IN Brief:
- UKBIC is strengthening its commercial function as more cell developers push from pilot to industrial demonstration.
- Watkins brings commercial and programme leadership experience across advanced automotive, motorsport, and engineering services.
- The appointment lands as UKBIC expands capability across scale-up lines, digital manufacturing, and training.
The UK Battery Industrialisation Centre (UKBIC) has appointed Jason Watkins as Commercial Director, adding a senior commercial lead as the facility continues to position itself as the UK’s national battery manufacturing development centre for cell industrialisation and process scale-up.
Watkins will be responsible for business development, sales, and customer project delivery, joining UKBIC’s Executive Team and reporting to Managing Director Sean Gilgunn. “I’m excited to be joining UKBIC and to begin helping to commercialise our growing portfolio of tools to help the industry grow,” Watkins said. “I look forward to working closely with our partners, customers and the wider sector to unlock new opportunities in the battery manufacturing sector.”
UKBIC’s role in the battery supply chain is increasingly defined by the gap it is intended to bridge — between laboratory-scale R&D and the process discipline required for high-yield, repeatable cell production. The facility operates pilot and industrial-scale lines used to validate electrode and cell manufacturing processes under conditions closer to factory reality, with an expanding focus on data capture and process analytics as manufacturers chase tighter control over quality, scrap rates, and throughput.
Before joining UKBIC, Watkins was Commercial Director at Prodrive Advanced Technology, with responsibility spanning business development, sales and marketing, programme management, and transitions from R&D activity into larger-volume production programmes. His earlier career includes senior roles at Ricardo Plc, McLaren Applied Technologies, and the Cosworth Group, covering commercial leadership across test services, advanced engineering programmes, and motorsport-adjacent technology development.
Gilgunn linked the appointment to UKBIC’s partner-facing delivery model. “We’re excited to welcome Jason to UKBIC. His experience should further strengthen our relationships with customers and partners alike,” he said. “Jason’s appointment reinforces our commitment to supporting industry and delivering meaningful impact to the battery development and manufacturing landscape.”
The hire follows a period of investment and capability build-out around the facility, including scale-up line development and training activity aimed at growing manufacturing skills alongside hardware access. UK battery industrialisation has been repeatedly constrained less by cell chemistry novelty than by manufacturing competence — coating uniformity, slurry handling, drying, formation protocols, and end-of-line test methodology — and UKBIC’s positioning has increasingly leaned into repeatable process demonstration rather than technology theatre.
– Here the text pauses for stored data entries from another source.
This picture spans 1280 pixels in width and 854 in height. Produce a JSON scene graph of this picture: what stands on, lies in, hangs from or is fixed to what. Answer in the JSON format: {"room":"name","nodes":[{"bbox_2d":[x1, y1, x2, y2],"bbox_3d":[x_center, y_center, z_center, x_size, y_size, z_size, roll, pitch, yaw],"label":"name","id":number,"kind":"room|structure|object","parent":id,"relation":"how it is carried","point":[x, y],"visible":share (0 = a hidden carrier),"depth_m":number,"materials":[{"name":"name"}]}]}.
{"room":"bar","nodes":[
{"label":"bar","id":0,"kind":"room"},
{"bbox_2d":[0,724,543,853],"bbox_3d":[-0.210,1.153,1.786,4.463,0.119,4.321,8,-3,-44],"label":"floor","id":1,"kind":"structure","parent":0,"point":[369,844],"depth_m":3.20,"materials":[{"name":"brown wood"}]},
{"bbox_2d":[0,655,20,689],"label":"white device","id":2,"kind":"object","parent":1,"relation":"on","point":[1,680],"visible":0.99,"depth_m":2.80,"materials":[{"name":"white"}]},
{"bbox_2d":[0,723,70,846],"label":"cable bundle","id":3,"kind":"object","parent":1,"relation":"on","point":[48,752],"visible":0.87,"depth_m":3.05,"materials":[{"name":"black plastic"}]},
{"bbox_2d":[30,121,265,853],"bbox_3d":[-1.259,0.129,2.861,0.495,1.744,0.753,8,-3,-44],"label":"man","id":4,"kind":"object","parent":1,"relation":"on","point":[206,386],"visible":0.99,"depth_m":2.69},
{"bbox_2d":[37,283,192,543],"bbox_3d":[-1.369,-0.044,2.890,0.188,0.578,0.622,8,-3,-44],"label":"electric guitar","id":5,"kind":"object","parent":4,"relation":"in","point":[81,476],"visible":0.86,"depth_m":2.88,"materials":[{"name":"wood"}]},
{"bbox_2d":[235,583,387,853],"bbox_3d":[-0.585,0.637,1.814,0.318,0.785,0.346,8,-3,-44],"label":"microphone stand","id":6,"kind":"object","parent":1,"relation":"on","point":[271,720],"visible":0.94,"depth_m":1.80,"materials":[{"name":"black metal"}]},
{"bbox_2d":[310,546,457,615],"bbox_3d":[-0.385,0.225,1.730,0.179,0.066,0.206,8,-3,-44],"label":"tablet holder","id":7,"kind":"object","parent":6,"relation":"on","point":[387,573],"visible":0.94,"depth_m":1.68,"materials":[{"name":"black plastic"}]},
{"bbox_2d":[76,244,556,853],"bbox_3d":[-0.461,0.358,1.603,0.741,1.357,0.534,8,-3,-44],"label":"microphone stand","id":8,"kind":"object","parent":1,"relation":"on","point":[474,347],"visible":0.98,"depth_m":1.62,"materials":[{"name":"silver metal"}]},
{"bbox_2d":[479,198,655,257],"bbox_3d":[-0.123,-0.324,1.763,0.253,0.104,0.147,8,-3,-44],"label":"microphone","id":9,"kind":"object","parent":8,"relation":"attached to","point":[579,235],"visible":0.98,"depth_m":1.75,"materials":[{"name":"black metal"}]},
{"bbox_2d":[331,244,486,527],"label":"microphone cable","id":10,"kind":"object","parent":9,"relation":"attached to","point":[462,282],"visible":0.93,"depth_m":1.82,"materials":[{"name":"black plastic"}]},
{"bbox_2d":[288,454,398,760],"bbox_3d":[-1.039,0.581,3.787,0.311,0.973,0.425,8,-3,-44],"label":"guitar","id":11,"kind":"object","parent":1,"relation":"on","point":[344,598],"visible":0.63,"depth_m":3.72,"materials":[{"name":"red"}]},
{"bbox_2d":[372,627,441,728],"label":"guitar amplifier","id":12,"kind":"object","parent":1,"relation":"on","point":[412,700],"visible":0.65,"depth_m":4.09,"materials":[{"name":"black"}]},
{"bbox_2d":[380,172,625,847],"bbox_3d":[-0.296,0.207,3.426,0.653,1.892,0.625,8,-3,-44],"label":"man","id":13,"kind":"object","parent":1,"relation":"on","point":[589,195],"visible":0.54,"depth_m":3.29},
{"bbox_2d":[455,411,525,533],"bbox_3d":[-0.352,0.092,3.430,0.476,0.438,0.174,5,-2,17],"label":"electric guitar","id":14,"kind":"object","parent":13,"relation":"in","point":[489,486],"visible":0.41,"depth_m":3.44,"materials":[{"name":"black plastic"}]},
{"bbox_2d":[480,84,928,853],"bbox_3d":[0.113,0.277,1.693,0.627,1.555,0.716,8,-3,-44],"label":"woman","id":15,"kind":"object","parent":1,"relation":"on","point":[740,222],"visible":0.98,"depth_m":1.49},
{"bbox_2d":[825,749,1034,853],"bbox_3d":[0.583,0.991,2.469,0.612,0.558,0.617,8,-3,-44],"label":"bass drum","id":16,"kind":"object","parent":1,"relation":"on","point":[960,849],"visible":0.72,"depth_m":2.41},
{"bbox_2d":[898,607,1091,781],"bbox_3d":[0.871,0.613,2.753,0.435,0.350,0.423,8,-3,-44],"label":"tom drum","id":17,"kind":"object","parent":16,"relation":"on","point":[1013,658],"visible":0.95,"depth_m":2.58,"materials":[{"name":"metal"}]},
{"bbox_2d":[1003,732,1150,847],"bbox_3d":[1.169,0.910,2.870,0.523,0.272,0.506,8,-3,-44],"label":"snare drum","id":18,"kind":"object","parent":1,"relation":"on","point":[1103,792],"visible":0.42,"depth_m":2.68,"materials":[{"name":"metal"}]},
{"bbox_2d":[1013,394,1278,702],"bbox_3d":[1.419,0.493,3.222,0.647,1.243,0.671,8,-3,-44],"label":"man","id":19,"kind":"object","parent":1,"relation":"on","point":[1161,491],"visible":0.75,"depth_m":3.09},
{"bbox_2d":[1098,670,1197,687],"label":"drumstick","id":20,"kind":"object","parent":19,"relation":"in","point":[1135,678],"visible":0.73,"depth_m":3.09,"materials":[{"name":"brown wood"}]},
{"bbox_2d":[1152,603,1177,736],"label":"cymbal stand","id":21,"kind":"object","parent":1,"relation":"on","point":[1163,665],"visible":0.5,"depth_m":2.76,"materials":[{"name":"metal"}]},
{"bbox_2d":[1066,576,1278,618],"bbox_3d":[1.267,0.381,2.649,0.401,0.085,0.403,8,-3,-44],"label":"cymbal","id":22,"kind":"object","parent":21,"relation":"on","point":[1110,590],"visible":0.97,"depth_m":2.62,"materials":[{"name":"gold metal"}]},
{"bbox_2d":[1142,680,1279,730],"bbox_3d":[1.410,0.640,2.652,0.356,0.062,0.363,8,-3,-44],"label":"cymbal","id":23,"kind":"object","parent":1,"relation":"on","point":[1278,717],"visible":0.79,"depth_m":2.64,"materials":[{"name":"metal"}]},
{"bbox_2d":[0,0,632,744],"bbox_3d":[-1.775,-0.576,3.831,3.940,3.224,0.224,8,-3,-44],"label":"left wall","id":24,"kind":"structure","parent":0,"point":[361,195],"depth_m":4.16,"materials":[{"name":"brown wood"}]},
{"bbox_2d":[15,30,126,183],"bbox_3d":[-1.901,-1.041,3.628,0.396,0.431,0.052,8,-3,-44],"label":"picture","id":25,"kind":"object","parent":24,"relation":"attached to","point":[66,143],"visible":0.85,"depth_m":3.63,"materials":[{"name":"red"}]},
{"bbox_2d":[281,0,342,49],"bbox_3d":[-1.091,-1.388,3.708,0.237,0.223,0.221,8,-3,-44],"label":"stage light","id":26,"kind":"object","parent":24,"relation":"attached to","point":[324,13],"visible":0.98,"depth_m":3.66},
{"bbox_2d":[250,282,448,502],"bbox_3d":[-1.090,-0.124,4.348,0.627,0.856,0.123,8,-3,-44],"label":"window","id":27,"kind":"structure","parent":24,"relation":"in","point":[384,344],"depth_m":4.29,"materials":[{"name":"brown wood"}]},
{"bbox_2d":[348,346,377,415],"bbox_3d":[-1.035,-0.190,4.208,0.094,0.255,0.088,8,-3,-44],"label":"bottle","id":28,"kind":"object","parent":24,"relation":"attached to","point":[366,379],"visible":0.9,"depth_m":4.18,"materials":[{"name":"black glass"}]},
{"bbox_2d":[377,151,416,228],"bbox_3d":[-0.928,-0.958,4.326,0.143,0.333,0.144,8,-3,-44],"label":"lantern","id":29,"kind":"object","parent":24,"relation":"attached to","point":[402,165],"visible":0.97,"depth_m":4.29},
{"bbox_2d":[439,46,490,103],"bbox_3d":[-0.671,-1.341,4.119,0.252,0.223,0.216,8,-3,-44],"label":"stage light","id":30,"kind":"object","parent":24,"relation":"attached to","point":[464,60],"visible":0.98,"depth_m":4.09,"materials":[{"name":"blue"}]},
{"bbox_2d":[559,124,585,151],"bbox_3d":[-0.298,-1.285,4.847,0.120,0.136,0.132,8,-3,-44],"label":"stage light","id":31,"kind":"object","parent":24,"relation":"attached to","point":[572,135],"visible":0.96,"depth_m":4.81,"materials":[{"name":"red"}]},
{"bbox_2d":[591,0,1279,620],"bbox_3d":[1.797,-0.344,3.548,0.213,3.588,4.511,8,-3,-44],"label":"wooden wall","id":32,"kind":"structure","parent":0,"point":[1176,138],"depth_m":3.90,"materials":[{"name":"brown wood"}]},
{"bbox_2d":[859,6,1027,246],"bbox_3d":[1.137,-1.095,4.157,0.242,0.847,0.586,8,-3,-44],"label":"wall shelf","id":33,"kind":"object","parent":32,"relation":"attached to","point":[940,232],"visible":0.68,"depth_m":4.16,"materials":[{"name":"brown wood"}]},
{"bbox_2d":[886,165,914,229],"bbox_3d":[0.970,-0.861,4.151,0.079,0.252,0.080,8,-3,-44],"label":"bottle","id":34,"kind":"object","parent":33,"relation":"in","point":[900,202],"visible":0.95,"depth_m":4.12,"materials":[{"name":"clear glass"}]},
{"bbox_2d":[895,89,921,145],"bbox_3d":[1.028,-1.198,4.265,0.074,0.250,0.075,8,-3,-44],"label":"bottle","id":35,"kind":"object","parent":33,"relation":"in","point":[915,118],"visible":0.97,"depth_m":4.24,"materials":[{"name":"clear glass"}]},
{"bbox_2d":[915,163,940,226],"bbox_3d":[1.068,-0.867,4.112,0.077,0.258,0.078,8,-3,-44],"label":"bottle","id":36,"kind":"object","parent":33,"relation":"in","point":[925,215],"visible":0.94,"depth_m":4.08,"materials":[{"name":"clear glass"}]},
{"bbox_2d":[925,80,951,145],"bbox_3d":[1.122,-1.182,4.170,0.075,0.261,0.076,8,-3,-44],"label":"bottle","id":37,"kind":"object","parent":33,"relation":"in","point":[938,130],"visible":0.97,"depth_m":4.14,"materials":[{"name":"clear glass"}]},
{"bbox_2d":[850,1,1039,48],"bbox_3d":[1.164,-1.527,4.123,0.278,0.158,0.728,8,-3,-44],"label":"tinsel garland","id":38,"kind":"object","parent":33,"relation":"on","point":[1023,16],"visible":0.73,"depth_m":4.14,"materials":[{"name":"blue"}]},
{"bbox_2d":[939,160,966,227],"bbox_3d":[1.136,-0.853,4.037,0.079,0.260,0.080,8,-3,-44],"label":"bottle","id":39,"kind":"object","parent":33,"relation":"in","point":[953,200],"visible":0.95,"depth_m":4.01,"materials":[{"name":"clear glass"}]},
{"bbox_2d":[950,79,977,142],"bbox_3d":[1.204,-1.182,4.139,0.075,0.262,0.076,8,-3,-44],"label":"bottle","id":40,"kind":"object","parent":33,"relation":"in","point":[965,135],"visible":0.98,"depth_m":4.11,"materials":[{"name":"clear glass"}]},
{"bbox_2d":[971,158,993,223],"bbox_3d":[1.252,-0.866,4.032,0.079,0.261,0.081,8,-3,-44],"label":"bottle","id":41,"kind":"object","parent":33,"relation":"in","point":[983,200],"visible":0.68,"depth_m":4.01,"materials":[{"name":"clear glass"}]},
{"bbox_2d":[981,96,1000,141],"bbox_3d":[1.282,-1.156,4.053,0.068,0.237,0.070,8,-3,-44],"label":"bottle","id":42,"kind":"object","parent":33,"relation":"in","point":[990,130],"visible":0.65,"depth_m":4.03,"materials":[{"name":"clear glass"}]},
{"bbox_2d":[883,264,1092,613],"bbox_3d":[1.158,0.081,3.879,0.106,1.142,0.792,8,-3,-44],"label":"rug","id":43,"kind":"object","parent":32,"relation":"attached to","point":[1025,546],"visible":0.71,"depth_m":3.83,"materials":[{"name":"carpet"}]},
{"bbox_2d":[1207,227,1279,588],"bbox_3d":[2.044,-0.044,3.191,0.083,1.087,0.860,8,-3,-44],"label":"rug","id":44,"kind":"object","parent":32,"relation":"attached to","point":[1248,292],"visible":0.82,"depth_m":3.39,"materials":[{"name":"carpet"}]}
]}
With UK gigafactory plans unevenly distributed across automotive anchor projects and smaller independent initiatives, UKBIC’s customer mix continues to broaden across mobility, stationary storage, and specialist applications. Commercial leadership, in that context, becomes part sales function and part de-risking mechanism — translating prototype ambitions into process plans that survive the scale-up steps where most cell programmes fail.